AE: In just a couple sentences, how would you describe Sam’s journey this season?

JE: Sam is motivated by his need to take care of his brother, to do things he never thought he’d do, but he stays very, very true to himself. We’re very conscious that Sam is a fascinating character and he’s caught all of our imaginations. We try to give him a lot to do that obviously doesn’t have to do with his sexuality. We didn’t want it to be he’s there to “be gay.” He’s there to be Sam.

He actually has an adventure with Daniel and Amanda later in the year, where we’re sort of crossing those characters, getting them involved in a project together even after stuff happens earlier in the year where you might think those are the last character to ever come together. We really worked hard to integrate Sam into the show with as many characters as possible. It really lets us learn more about him and his moral code: what he will do, what he won’t do.

AE: There was a poll on BuddyTV about the direction SyFy is going, especially with Caprica and 77% of the folks said they weren’t happy. How concerned are you about having to pull off the feat of doing a prequel, which is always a tricky thing to do, and also doing a very different drama for SyFY. JE: I think if you start writing toward what polls are telling you, you end up in trouble. Then you don’t have an internal compass anymore if things are going right or wrong. You have to keep going back and asking people, "Okay, is this what you want? Wait! Let me try this. Is this what you want?"

You have to have your own internal compass. All you can really do is write the show you want to watch. As long as we’re doing that, we should be on the right track. I don’t think I’m that much different from the average SyFy viewer. I love SyFy. I know what I want to see.

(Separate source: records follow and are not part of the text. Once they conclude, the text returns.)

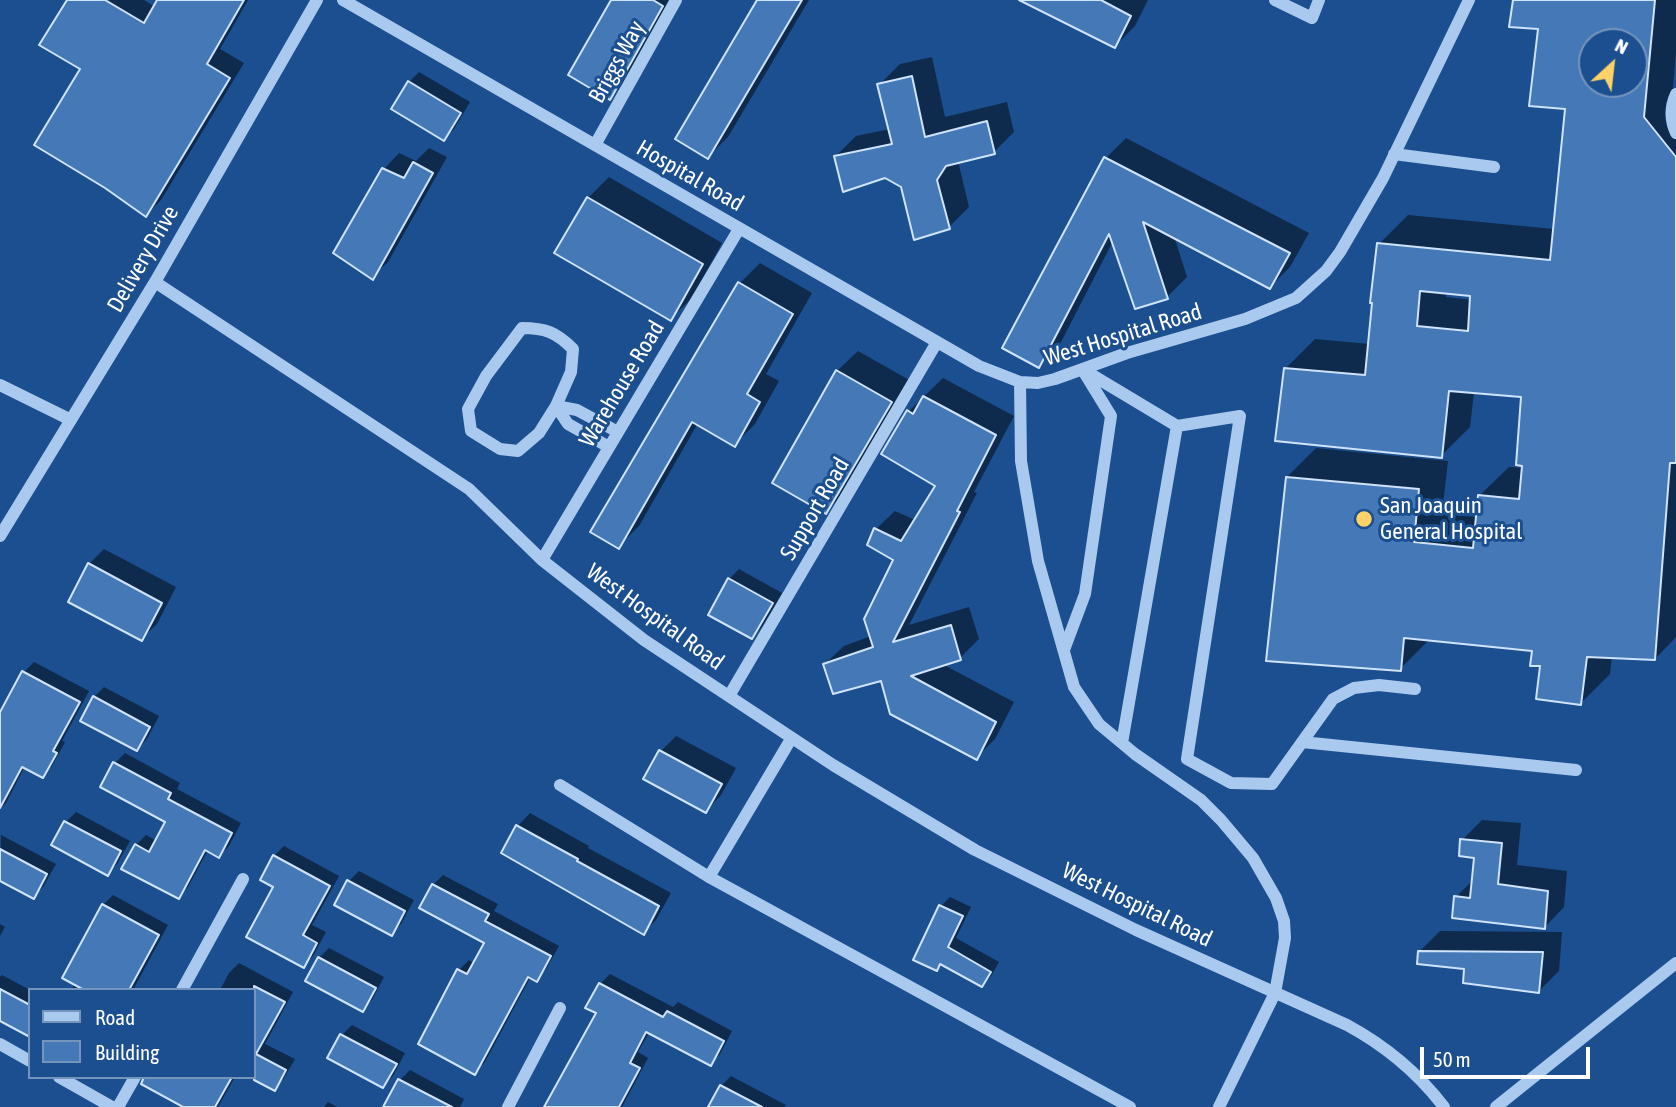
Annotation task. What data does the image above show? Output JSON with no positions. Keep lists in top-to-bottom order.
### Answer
{
  "streets": {
    "street": [
      "Briggs Way",
      "Hospital Road",
      "Delivery Drive",
      "West Hospital Road",
      "Warehouse Road",
      "Support Road"
    ]
  },
  "crossings": [
    ["Briggs Way", "Hospital Road"],
    ["Hospital Road", "West Hospital Road"],
    ["Hospital Road", "Warehouse Road"],
    ["Hospital Road", "Support Road"],
    ["Delivery Drive", "West Hospital Road"],
    ["West Hospital Road", "Warehouse Road"],
    ["West Hospital Road", "Support Road"]
  ],
  "places": ["San Joaquin General Hospital"],
  "legend": ["Road", "Building"],
  "scale_bar": "50 m",
  "north": "top right"
}
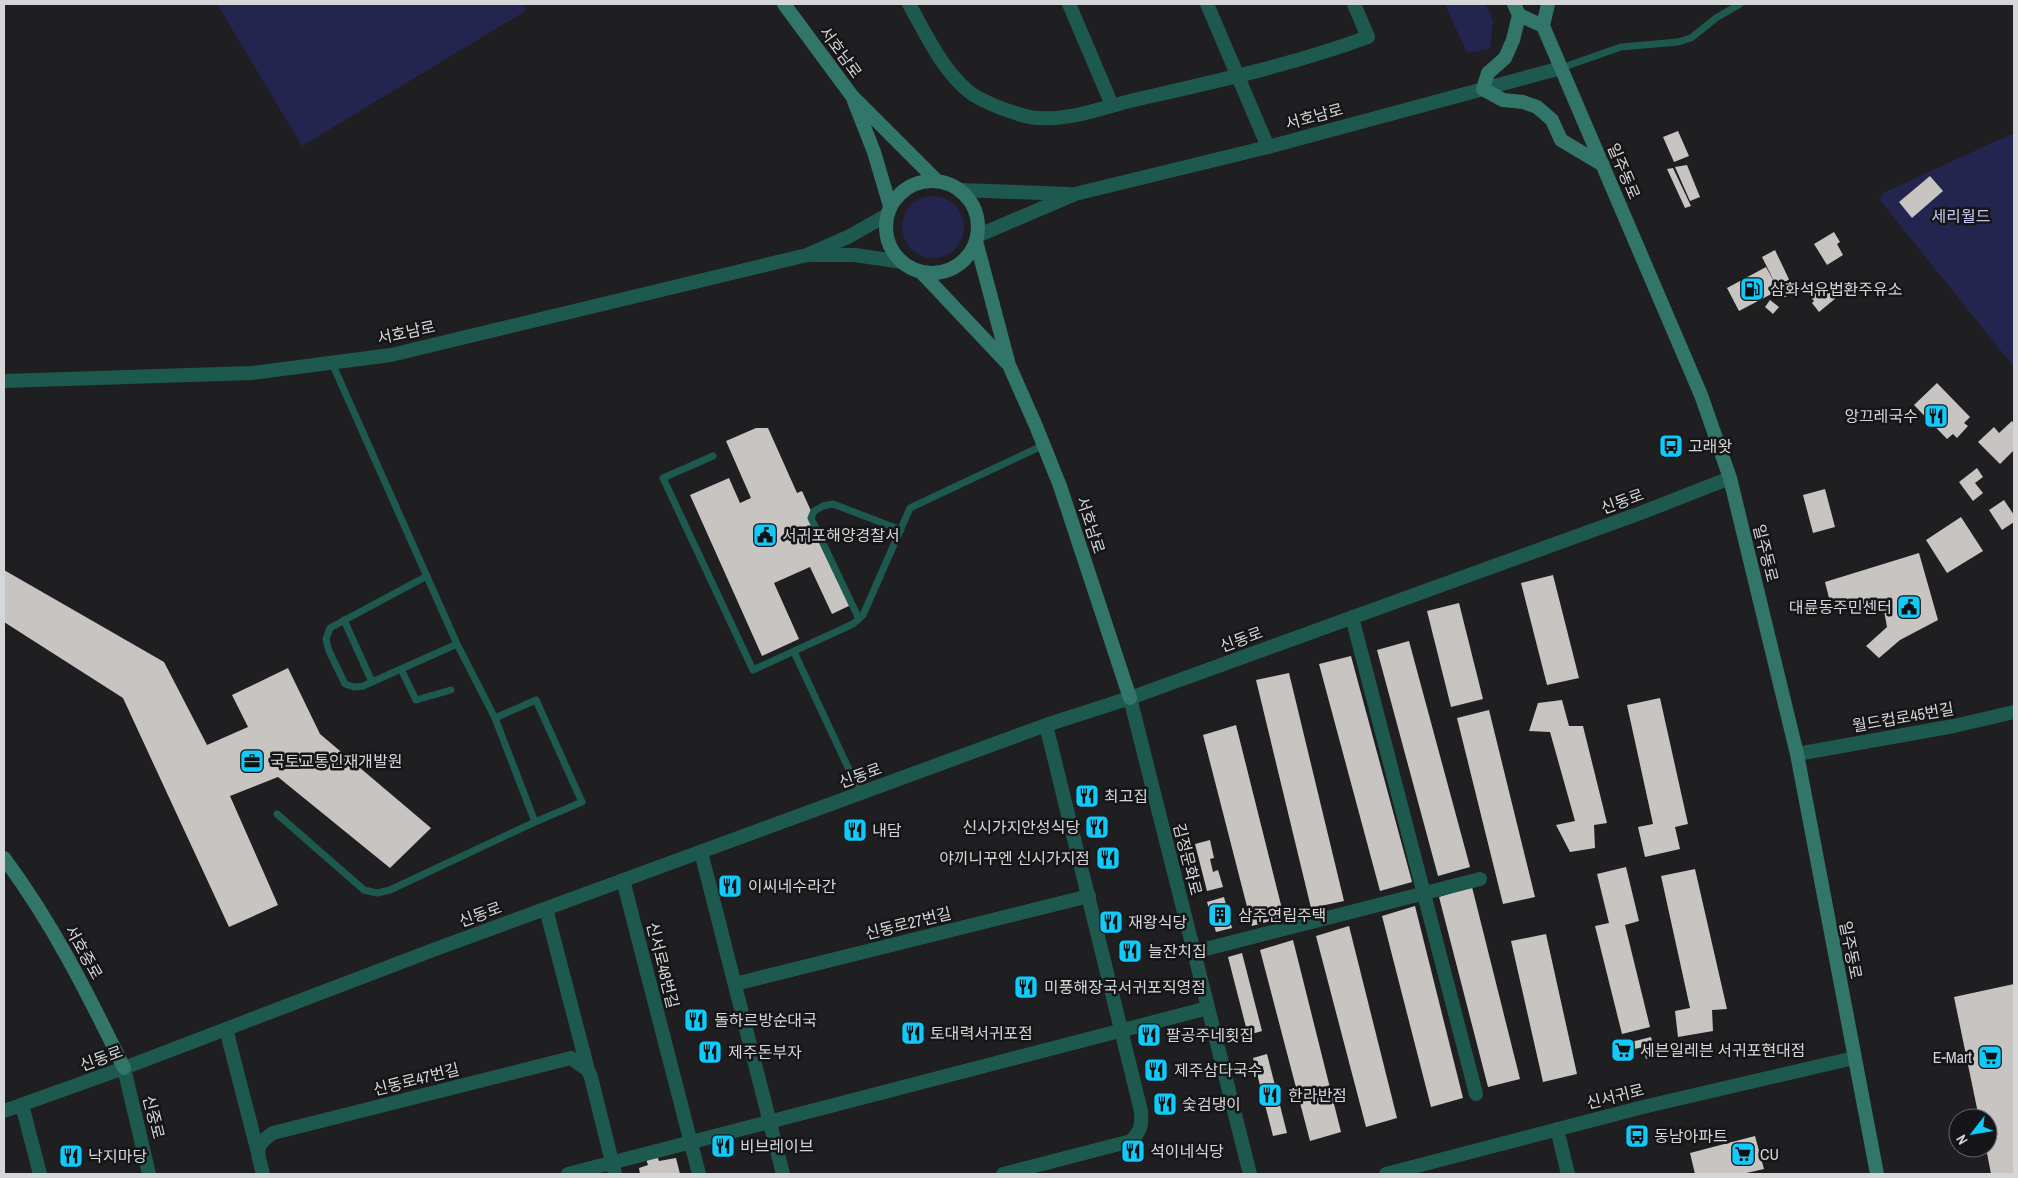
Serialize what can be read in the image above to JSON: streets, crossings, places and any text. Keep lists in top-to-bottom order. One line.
{"streets":{"main road":["서호남로","일주동로","서호중로"],"street":["신동로","월드컵로45번길","김정문화로","신동로27번길","신서로48번길","신동로47번길","신서귀로","신중로"]},"crossings":[["서호남로","일주동로"],["서호남로","신동로"],["서호남로","김정문화로"],["일주동로","신동로"],["일주동로","월드컵로45번길"],["일주동로","신서귀로"],["신동로","김정문화로"],["신동로","서호중로"],["신동로","신서로48번길"],["신동로","신중로"],["서호중로","신중로"]],"parks":["세리월드"],"places":{"fuel station":["삼화석유법환주유소"],"restaurant":["앙끄레국수","최고집","신시가지안성식당","내담","야끼니꾸엔 신시가지점","이씨네수라간","재왕식당","늘잔치집","미풍해장국서귀포직영점","돌하르방순대국","토대력서귀포점","팔공주네횟집","제주돈부자","제주삼다국수","한라반점","숯검댕이","비브레이브","석이네식당","낙지마당"],"bus stop":["고래왓","동남아파트"],"public building":["서귀포해양경찰서","대륜동주민센터"],"office":["국토교통인재개발원"],"building":["삼주연립주택"],"supermarket":["세븐일레븐 서귀포현대점","E-Mart","CU"]},"north":"bottom left"}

If I write something that would satisfy me, I think it will satisfy people who are like me far better than me trying to write for people who aren’t like me and guess what they want. That’s just not going to work.

AE: Are you a fan of Torchwood?

JE: Yes! Yes, I am a fan of Torchwood.

AE: Do you think the character of Captain Jack opened the door for SyFy the network, and sci-fi in general, to be more open towards characters’s like Sam?

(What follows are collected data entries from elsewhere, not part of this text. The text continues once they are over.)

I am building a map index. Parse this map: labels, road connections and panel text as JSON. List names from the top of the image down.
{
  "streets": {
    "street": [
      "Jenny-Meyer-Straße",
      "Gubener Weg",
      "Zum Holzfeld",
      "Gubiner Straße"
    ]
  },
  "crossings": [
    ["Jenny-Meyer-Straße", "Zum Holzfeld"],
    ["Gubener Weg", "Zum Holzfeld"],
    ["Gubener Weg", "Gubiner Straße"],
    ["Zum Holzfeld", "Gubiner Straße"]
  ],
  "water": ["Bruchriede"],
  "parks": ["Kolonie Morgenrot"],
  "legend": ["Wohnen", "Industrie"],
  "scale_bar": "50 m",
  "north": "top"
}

JE: I have no idea how much Torchwood affected anyone at SyFy’s executive suites. I know it made me feel more comfortable going like, "Okay, the SyFy audience will be cool with this." It’s also just an amazing show with the unexpectedness of the plotting, the willingness to embrace dark subjects.

The Children of Earth miniseries that was their Season 3, oh my God, how brilliant! The decision that he can’t save his grandson, his grandson has to die. Yes, that’s a very Battlestar-y/Buffy kind of decision to pay the dark price. Go there. Don’t make everything sweet and wonderful and all tied up. Make it ugly and rough and emotional.

The way they own Jack’s sexuality is very admirable and very much like what we’re trying to do. The people around him have to be comfortable with it because he’s comfortable with it. It’s fantastic. Love Torchwood. Love it, love it, love it. Russell Davies is a genius, and all those people in the Russell Davies camp. I’ve been fortunate enough to meet them and wow. What a room full of geniuses. Fantastic.